Lastly, do some poking and prodding with your knife, and remove all bits of old, dead bark. Woolly aphis hides here. Give these bits a scrub and spray, too. Don't worry about cutting off bark. Remove all the canker. As long as you don't "ring" a branch, the bark will flow over the wound over the coming months.
Leave it a week, and do it again. It'll be quicker and the reinfection will be small.
Then do it again as necessary through out the growing season.
Woolly aphis will not be eradicated by this treatment, but it will be controlled and should no longer be a problem.
N.D.
(*you can alternatively use petrol or meths, and dip your toothbrush into it before you scrub).

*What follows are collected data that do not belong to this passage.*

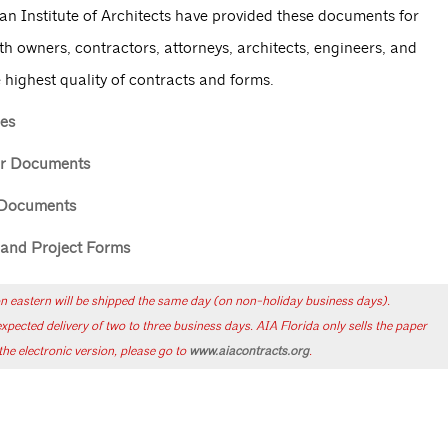
an Institute of Architects have provided these documents for
th owners, contractors, attorneys, architects, engineers, and
 highest quality of contracts and forms.
es
or Documents
 Documents
e and Project Forms
n eastern will be shipped the same day (on non-holiday business days).
ected delivery of two to three business days. AIA Florida only sells the paper
he electronic version, please go to
www.aiacontracts.org
.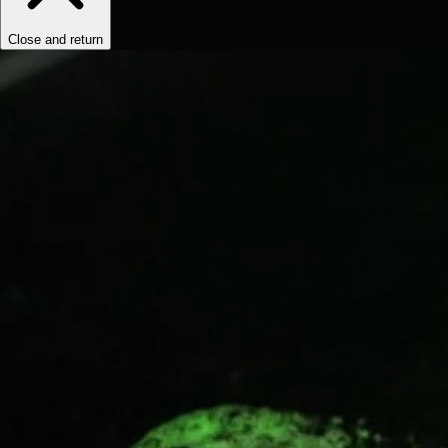
Close and return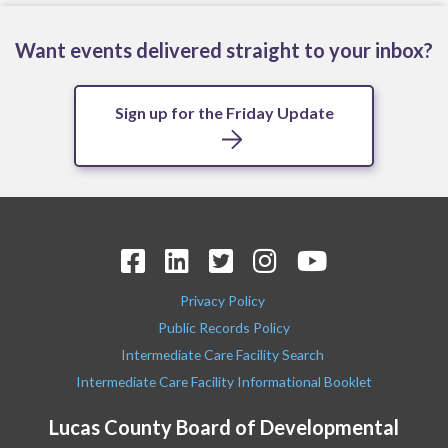
Want events delivered straight to your inbox?
Sign up for the Friday Update
Privacy Policy
Public Records Policy
Intermediate Care Facility Search
Intermediate Care Facility Informational Booklet
Lucas County Board of Developmental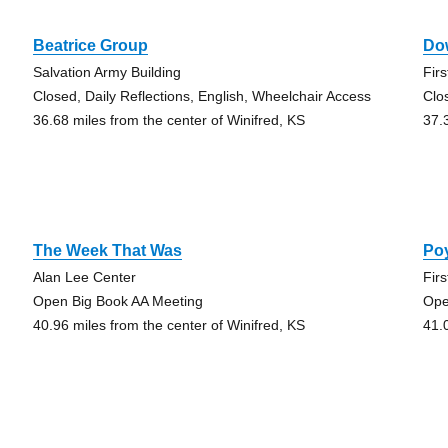
Beatrice Group
Do
Salvation Army Building
Fir
Closed, Daily Reflections, English, Wheelchair Access
Clo
36.68 miles from the center of Winifred, KS
37.
The Week That Was
Po
Alan Lee Center
Fir
Open Big Book AA Meeting
Ope
40.96 miles from the center of Winifred, KS
41.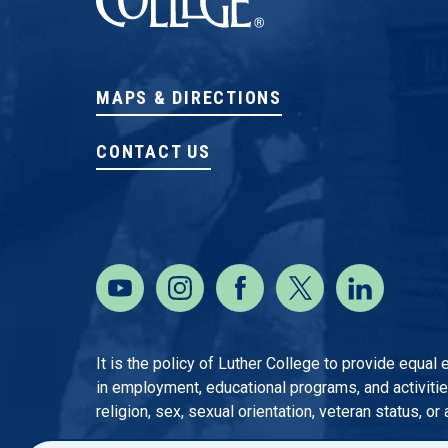
MAPS & DIRECTIONS
CONTACT US
It is the policy of Luther College to provide equal
in employment, educational programs, and activities o
religion, sex, sexual orientation, veteran status, or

After some correspondence, Brian Western told
me about a method he has devised:
I seem to have found a simple cure. I don't
think it's a commercial possibility but I
remember that you too are troubled by this problem, so
you might care to try my "recipe" out. Here it is:-
Dilute a quantity, ( 1pt.? ), of a reputable aphid control liquid,
following the recommendations on the container; now comes the clever
bit: add another pint of diluted Jeyes Fluid (diluted with three times
the amount of water that you would normally use for a Winter wash).
I tried it with double the water but this burns the trees foliage
and the plants underneath the tree and even now I rinse the aphis
control spray from any other plants, simply by using a watering can
of plain water. I treated my apple tree about three weeks ago and
previously infested areas are still free of woolly and other aphids.